In February, a report issued by the Congressional Hispanic Staff Association (CHSA) discovered that among Congressional staff on Capitol Hill, “Latinos are almost completely left out of key staff positions and are drastically underrepresented at all staff levels.” Further, the CHSA report concludes that Latinos “are not only being denied a seat at the table, Latinos are not even in the same room where important policy decisions are made.”
According to the report, “There is a lack of comprehensive data to assess diversity on the Hill. While Congress requires this data from federal agencies and government contractors, Congressional offices are not required to collect such data.” Thus the CHSA constructed a more-piecemeal approach to examining the “Diversity Crisis” on Capitol Hill, relying in part on a review of The Roll Call Fabulous 50 — a list compiled, in essence, of the most-skilled and most-influential congressional staffers on Capitol Hill — as well as on a demographic analysis conducted by the National Journal of Congress between 2003 and 2007.
The Roll Call list “was released on January 25, 2010, and had not one Latino. One has to go back to 2008 before finding a Latino listed.” The National Journal research showed that, by 2007, among:
…key aides of Members, committees, caucuses, leadership, and other coalitions… there were only three Latinos listed, and one of those was the executive director of the [CHSA] — a position one would reasonably expect a Latino to hold. Further, there was absolutely no gain in the representation by Latinos over the four-year period, rather Latinos actually lost ground.
Losing ground has defined the Latino American experience in 2010. And so at this point, the easiest argument to make involves invoking the ugly white face of ethnic discrimination, perhaps by highlighting a proud redneck Republican or reminding the reader of a Democrat’s remark about “negro” accents. Then we Latino Americans may fancy ourselves victims of majoritarian injustice, prejudice, bigotry in hiring.
From this premise, we can construct an apocalypse of conclusions about the infuriating delay of a comprehensive immigration reform bill and the patently unconstitutional mangling of our inalienable American rights by a renegade Sun Devil governor with bleached blonde hair and cold Caucasian blue eyes. Bigotry is delicious in the American political circus, especially in a midterm election season increasingly defined by dangerously uncomplicated partisan noise.
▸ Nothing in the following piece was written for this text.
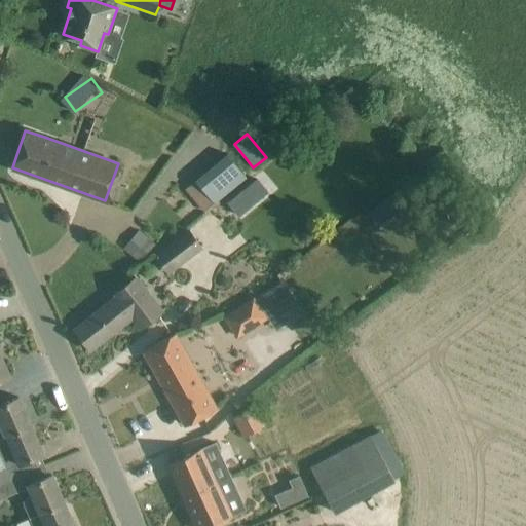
[(228,155),(196,180),(201,186),(214,202),(246,177),(231,157),(228,155)]
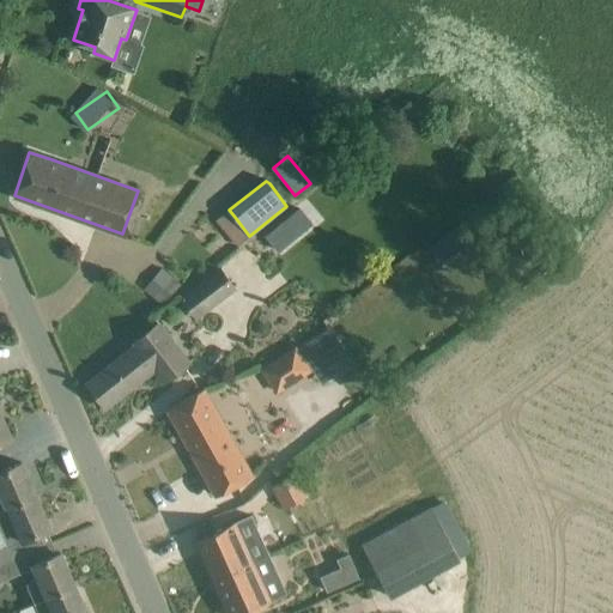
[(299,207),(281,222),(296,237),(313,224),(299,207)]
However, evidence suggests that the fault may be elsewhere. Several top-level Hill staffers with whom I’ve discussed the CHSA report have indicated that the Latino hiring deficit stems from a lack of qualified Latinos in the applicant pool. That said, research published by the Pew Hispanic Center may lend credence to their assertion.
Since 2009, the organization has found rates of Latino education attainment in the United States are abysmal. Perhaps the most telling statistic is that “41% of Hispanic adults age 20 and older in the United States do not have a regular high school diploma.” The same organization published a report last October noting that while 89% of Latinos surveyed between the ages of 16 and 25 say that “education is important to success in life,” only 48% say that they themselves plan to get a college degree. Combine these data with the estimated 65,000 bright, young American DREAMers who get stiff-armed every year in the college admissions process and a diluted applicant pool for qualified congressional staffers becomes increasingly plausible. After all, a bachelor’s degree is required of a qualified applicant for even the most entry-level staffer job on the Hill. Top-level staffer jobs tend to require advanced degrees or certifications, often in concentrated fields of study, and for good reason. Our nation’s highest lawmaking body is an extraordinarily complex procedural labyrinth. Its successful navigation often hinges on the cohesive administration of a team of specialized political professionals. With trillions of taxpayer dollars on the table every year, affirmative action in Hill staffer jobs would seem irresponsible. Indeed, the potential consequences of a lawmaker’s hiring decisions are such that it seems reasonable to expect professional qualifications to supersede all other considerations.
That said, the causes of the Latino hiring deficit in congressional offices on Capitol Hill remain as illusive as its consequences. But make no mistake, Latinos are not at the table where important policy decisions are being made on Capitol Hill; and important policy decisions are finally beginning to be made on Capitol Hill regarding a comprehensive immigration reform bill that will be disproportionately consequential to Latino futures in the United States. Latinos are not the first American minority group to be outsiders in the legislative construction of their own American fate. Decades ago, a Capitol culture of white men drafted and passed a Civil Rights Act in a highly contentious political climate. As always, context is key; but it should be obvious to even the most-casual observer of American politics that the immigration reform debate is heating up. Thus as our comprehensive immigration reform bill takes shape, it seems prudent that Latinos, operating as outsiders, borrow from the autobiographical wisdom of Malcolm X, who recalls learning very young that in America, “if you want something, you had better make some noise.”